Like those off-hours TV ads hawking miracle wrinkle creams, this congressional forum held Tuesday at a Mountain Iron-Buhl school consisted of hype and a hard sell. It offered a superficially rosy view of a type of mining that hasn't been done before in the state and has a dismal environmental track record.
The forum was also likely intended to generate support for troubling legislation just introduced in Congress to undermine sensible new safeguards protecting the state's Boundary Waters Canoe Area Wilderness (BWCA) from copper mining pollution.
A 2019 Star Tribune Editorial Board special report, "Not this mine. Not this location," outlined the case for stronger safeguards, particularly as Chilean-based Antofagasta pushed to open a large underground copper mine outside the BWCA but within its watershed.
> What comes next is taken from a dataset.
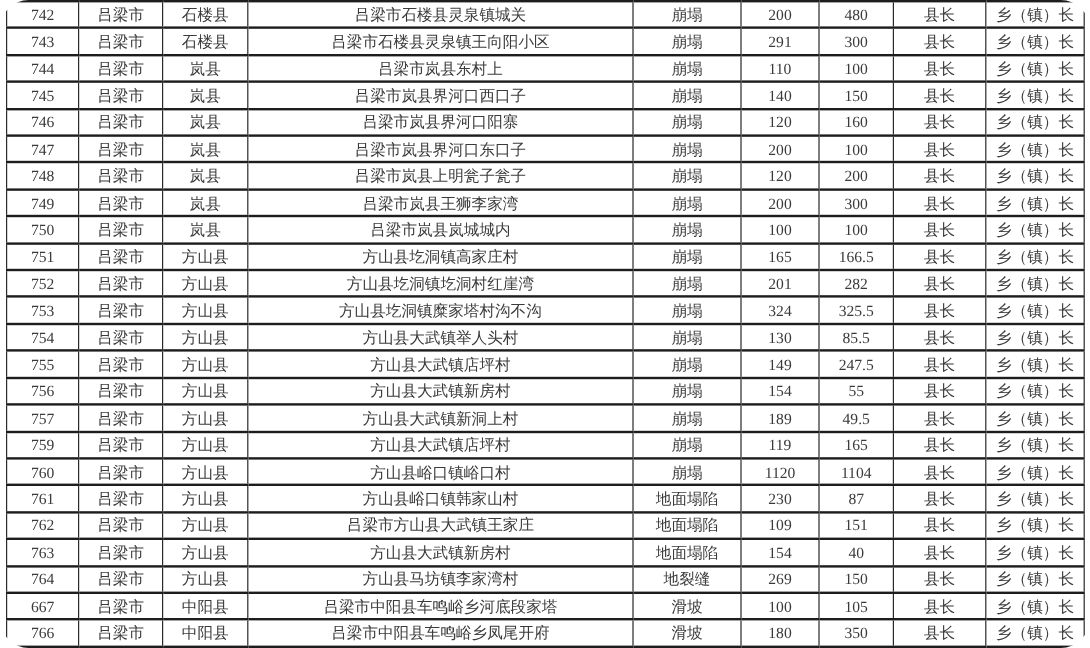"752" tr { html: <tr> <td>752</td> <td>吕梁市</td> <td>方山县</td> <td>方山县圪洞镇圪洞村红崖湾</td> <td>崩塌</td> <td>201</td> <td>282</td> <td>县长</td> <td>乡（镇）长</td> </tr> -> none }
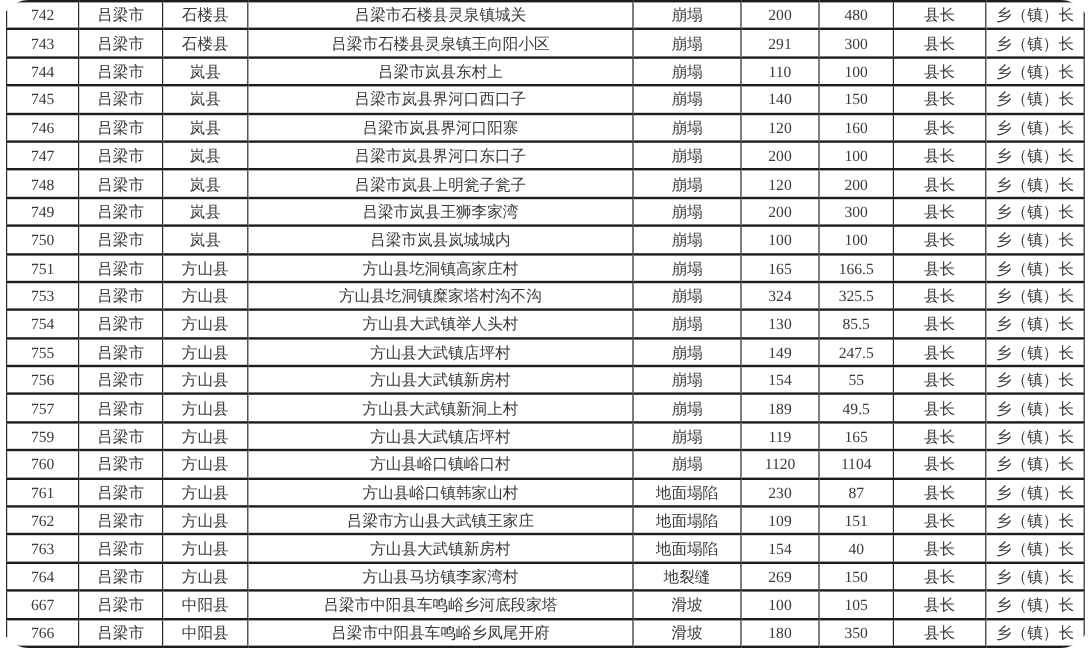"130" td { text: 130 -> 157 }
Earlier this year, the Biden administration enacted a 20-year "mineral withdrawal" on 225,000 acres to protect the watershed, effectively banning copper-nickel mining during that period. Congress should make this ban permanent, not weaken it. But the one-sided field hearing illustrated how challenging this will be given the mining industry's clout with key lawmakers.
Rep. Pete Stauber, a Republican representing the state's Eighth District, led the hearing. He chairs an influential subcommittee on energy and mineral resources and brought a delegation of mining-friendly Republican House colleagues to Minnesota.